## Task statement
Copy the items below word for word, leaving out the pictures.

-- Task material follows --

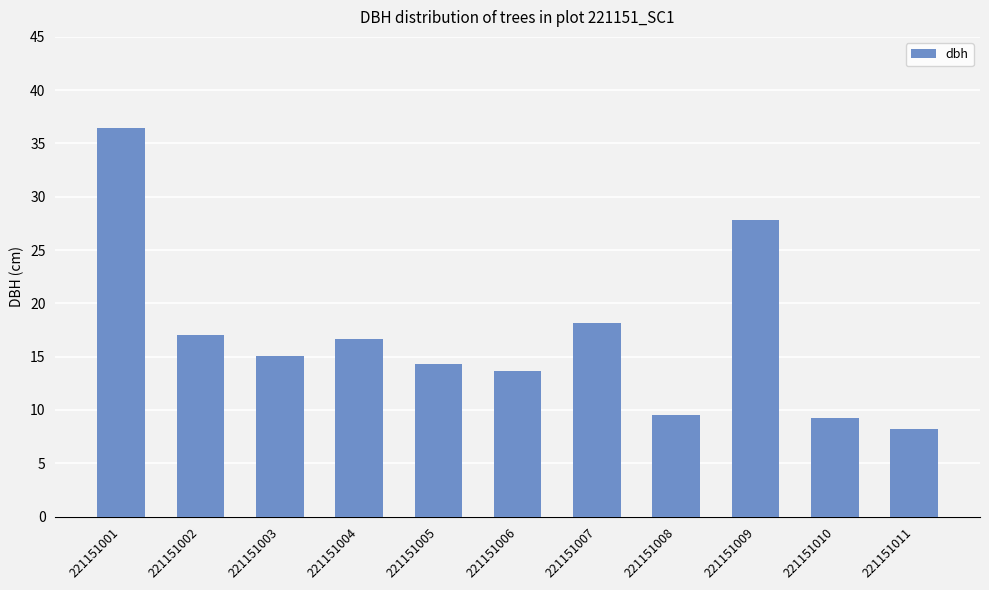

What is the difference between the values at 221151009 and 221151006?

14.2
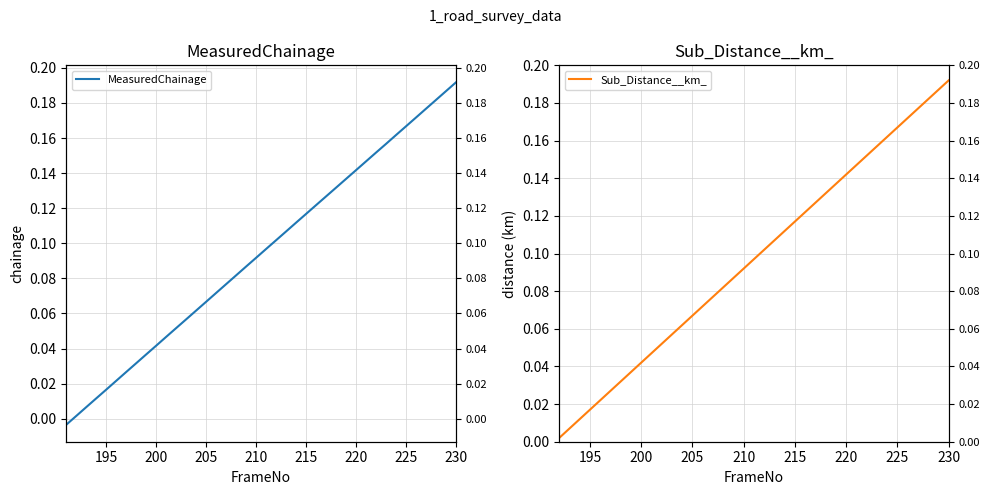

Reading left to right, what are all the values shown in this chart?

-0.0	0.0	0.0	0.0	0.0	0.0	0.0	0.0	0.0	0.0	0.0	0.1	0.1	0.1	0.1	0.1	0.1	0.1	0.1	0.1	0.1	0.1	0.1	0.1	0.1	0.1	0.1	0.1	0.1	0.1	0.1	0.2	0.2	0.2	0.2	0.2	0.2	0.2	0.2	0.2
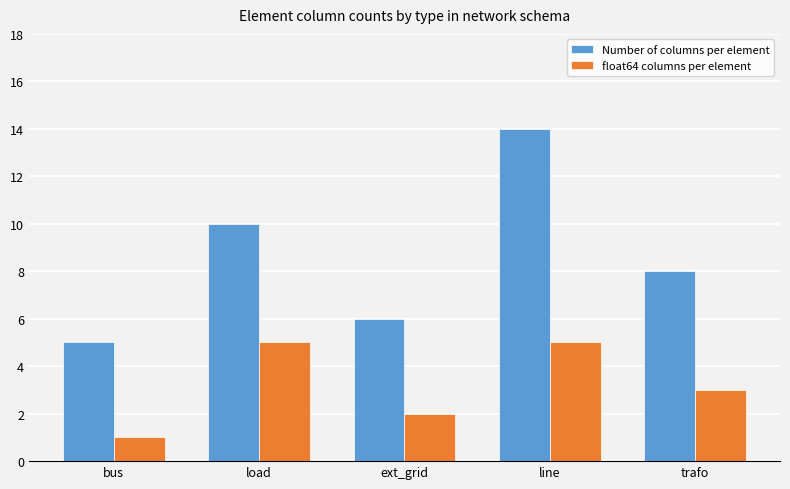

Which series has the largest range (max minus min)?

Number of columns per element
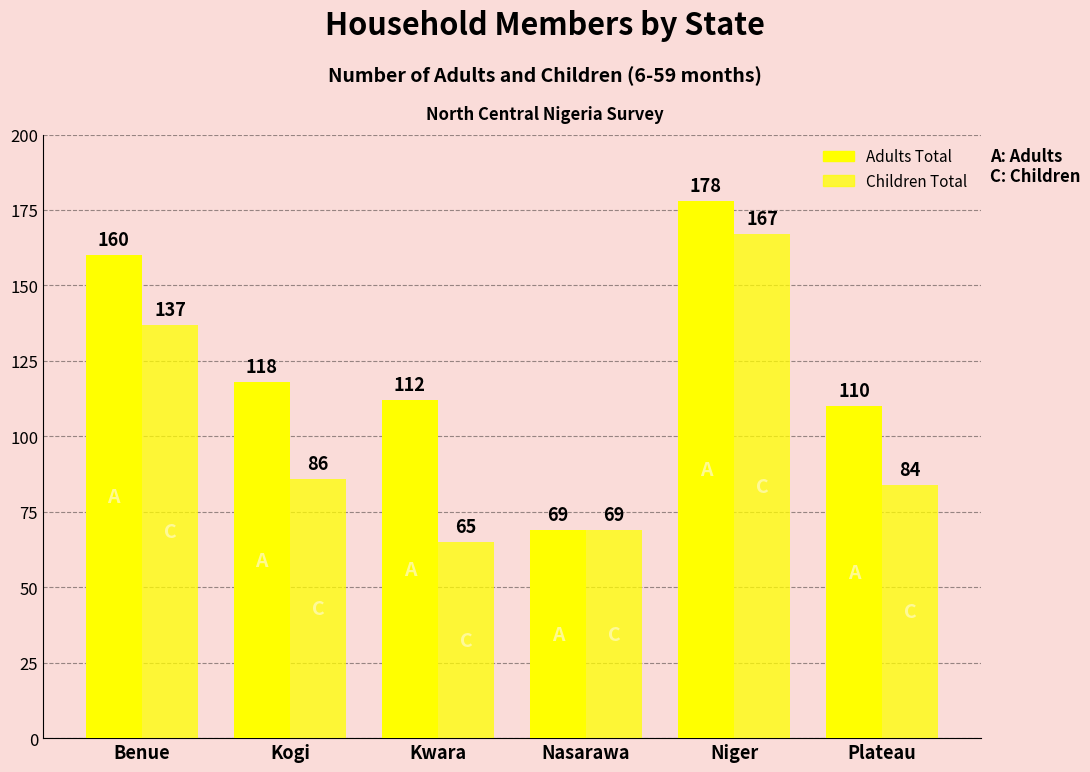

What is the difference between the second highest and second lowest values in the Adults Total series?

50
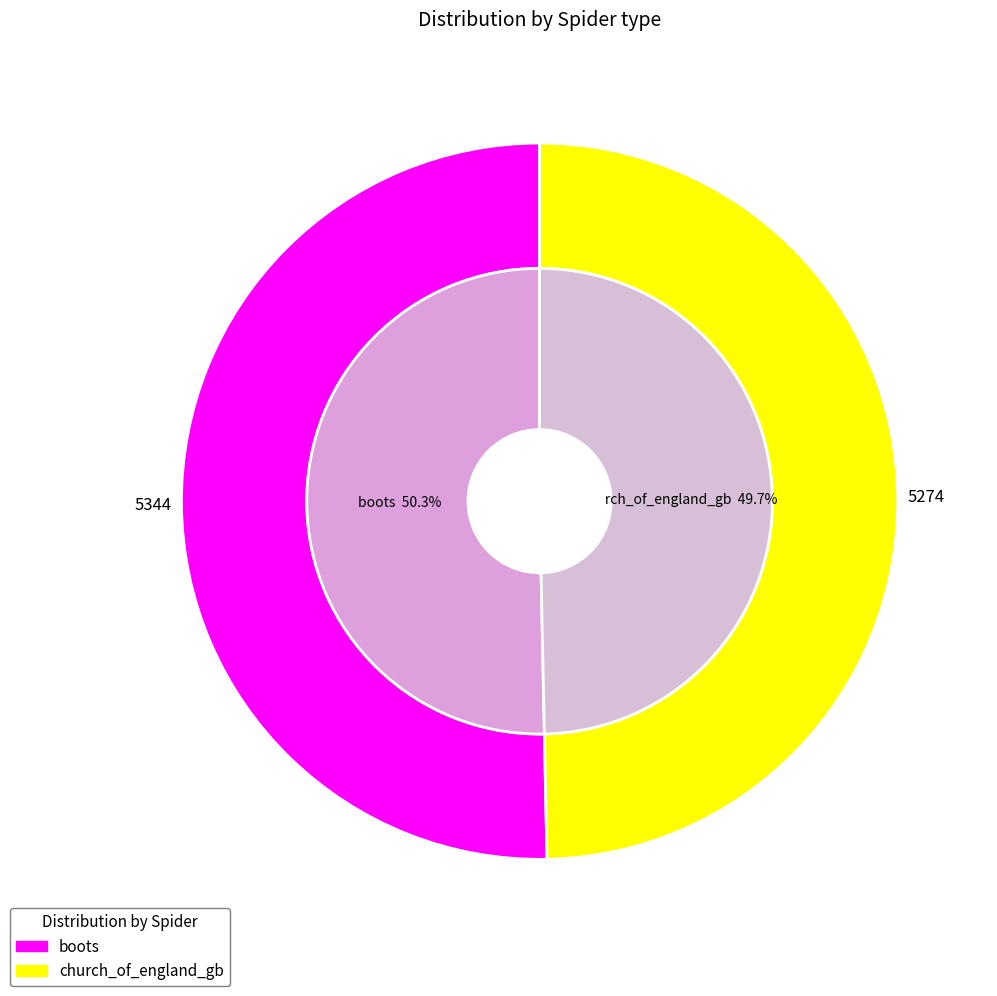

Which slice represents more than half of the pie?

boots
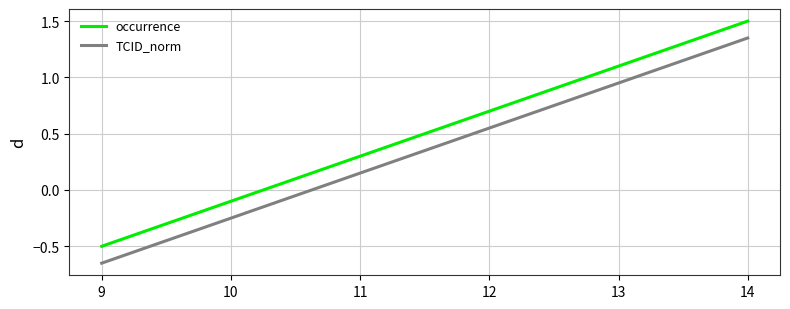

Where is TCID_norm nearest to the value 0?

11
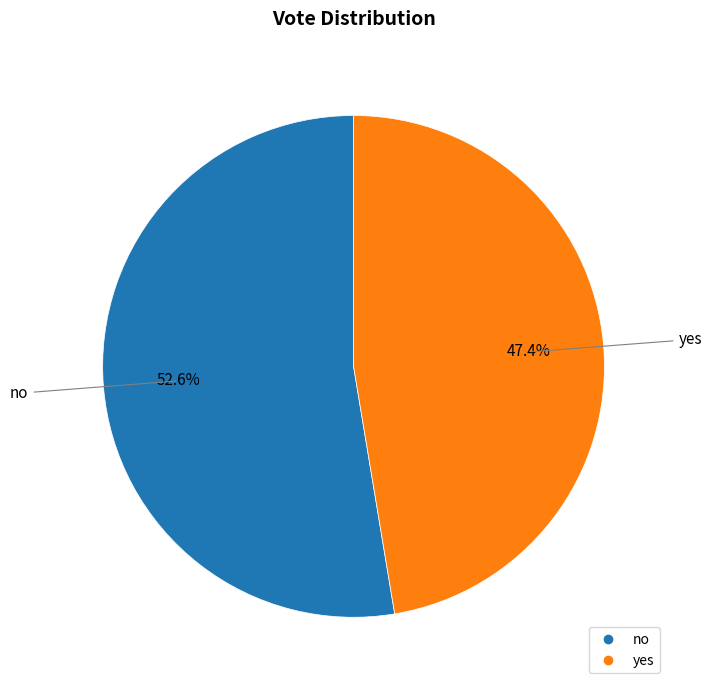

Which category has the smallest portion of the pie?

yes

-- Task material concluded --

## Exercise solution
What is the difference between the values at 221151009 and 221151006?

14.2

Reading left to right, what are all the values shown in this chart?

-0.0	0.0	0.0	0.0	0.0	0.0	0.0	0.0	0.0	0.0	0.0	0.1	0.1	0.1	0.1	0.1	0.1	0.1	0.1	0.1	0.1	0.1	0.1	0.1	0.1	0.1	0.1	0.1	0.1	0.1	0.1	0.2	0.2	0.2	0.2	0.2	0.2	0.2	0.2	0.2

Which series has the largest range (max minus min)?

Number of columns per element

What is the difference between the second highest and second lowest values in the Adults Total series?

50

Which slice represents more than half of the pie?

boots

Where is TCID_norm nearest to the value 0?

11

Which category has the smallest portion of the pie?

yes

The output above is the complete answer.